[Intrinsic camera parameters]
+---+

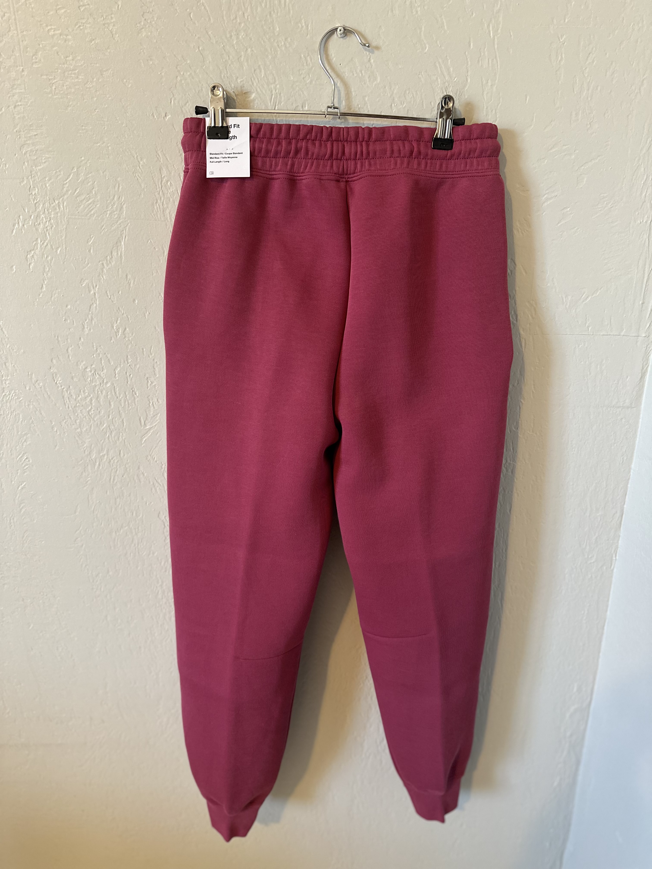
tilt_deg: -19.5
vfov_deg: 71.6
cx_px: 326
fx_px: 603
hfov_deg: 56.8
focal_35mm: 24
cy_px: 434
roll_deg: +0.0
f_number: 1.78
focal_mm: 6.86
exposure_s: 1/60
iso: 250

+---+

Give back the records above word for word, minus any image they hold.

tilt_deg: -19.5
vfov_deg: 71.6
cx_px: 326
fx_px: 603
hfov_deg: 56.8
focal_35mm: 24
cy_px: 434
roll_deg: +0.0
f_number: 1.78
focal_mm: 6.86
exposure_s: 1/60
iso: 250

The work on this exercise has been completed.